Experimental Elementary Particle Physics

Experimental elementary particle physics

Professor Harold Evans explores questions such as: “Why is there mass?” and “Why do the four fundamental forces in nature appear to be different?”

Associate Professor Sabine Lammers studies the strong nuclear force, the force that keeps nuclei stable, and the weak nuclear force, which is responsible for the interactions that power the sun.

Senior Scientist Frederick Luehring works on software and computing for the ATLAS high energy physics (HEP) experiment at CERN’s Large Hadron Collider (LHC).

Assistant Professor Christopher Meyer researches high-energy physics at the Large Hadron Collider using the ATLAS detector. His primary goal is to understand the fundamental constituents of our universe, and the forces that govern them.

Professor Mark Messier focuses his research on the experimental study of neutrinos, serves as co-spokesperson for the NOvA experiment, and is a member of the MINOS and MIPP collaborations.

Professor James Musser's research includes work in both experimental neutrino physics and particle astrophysics. Jim’s particle astrophysics program involves measurements of the abundance of cosmic ray radioactive isotopes, which can be used to establish the characteristic timescale for the confinement of cosmic rays in the galaxy.

Professor Matthew Shepherd's group has focused on studying the spectrum of light quark mesons using data that are being collected at the BESIII experiment in at the Institute for High Energy Physics in Beijing and the GlueX experiment at Jefferson Lab.

Professor Rex Tayloe investigates the properties and interactions of neutrinos. This includes both the phenomenon of neutrino oscillations as well as using the neutrino to probe the structure of the nucleon and nucleus.

Professor Jon Urheim's research interests include flavor physics and the weak interaction physics of heavy quarks and leptons; strong interaction physics of hadrons; and searches for non-Standard Model physics via rare processes.

Professor Rick Van Kooten's primary research interests concentrate on the study of particles containing b quarks and searches for new particles not described by our current Standard Model, such as those predicted by Supersymmetry and the "missing link" of the Standard Model: the Higgs boson.

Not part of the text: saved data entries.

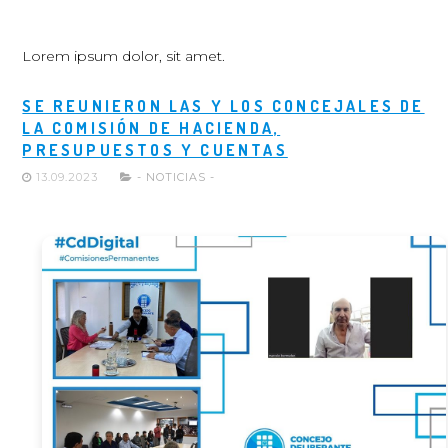
Lorem ipsum dolor, sit amet.
SE REUNIERON LAS Y LOS CONCEJALES DE
LA COMISIÓN DE HACIENDA,
PRESUPUESTOS Y CUENTAS
13.09.2023
- NOTICIAS -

The ATLAS experiment is a large general-purpose detector designed to discover the origin of electroweak symmetry breaking and new physics. Located at CERN, the world’s premier high-energy accelerator—the Large Hadron Collider—produces proton collisions at 13 TeV (13,000,000,000,000 electron volts) energy. This five story high detector, weighing approximately 7000 tons, discovered the Higgs boson in 2012 and our group continues to search for new physics with the data it collects.


The D0 experiment operated at the Fermilab Tevatron Collider for two decades before shutting down in 2011 when the LHC turned on. Important legacy measurements included the discovery of the top quark and studies of the strong interaction, electroweak boson properties, and the physics of hadrons containing heavy quarks. The searches for the Higgs boson and evidence for physics beyond the standard Model established many of the methods later employed by the higher energy LHC. Since the end of data taking, D0 has capitalized upon the more benign operating conditions and the proton-antiproton initial state to add important new understanding of the electroweak interaction and the structure of hadrons containing more than the minimum number of quarks.


The GlueX experiment involves 120 physicists searching for new types of particles called hybrid mesons. Hybrid mesons are expected to emerge from the unique features of the theory of the strong interaction, and therefore, their discovery and study would provide insight into how the workings on the strong interaction. GlueX utilized polarized photo production Jefferson Lab to search for these new particles.


The BESIII experiment uses electron-positron collisions to produce particles composed of charm and anti-charm quarks. The properties of these particles, and the ways they decay, hold lessons about the fundamental forces in nature. The BESIII experiment began in 2009 and continues to collect data at the Beijing Electron Positron Collider in China.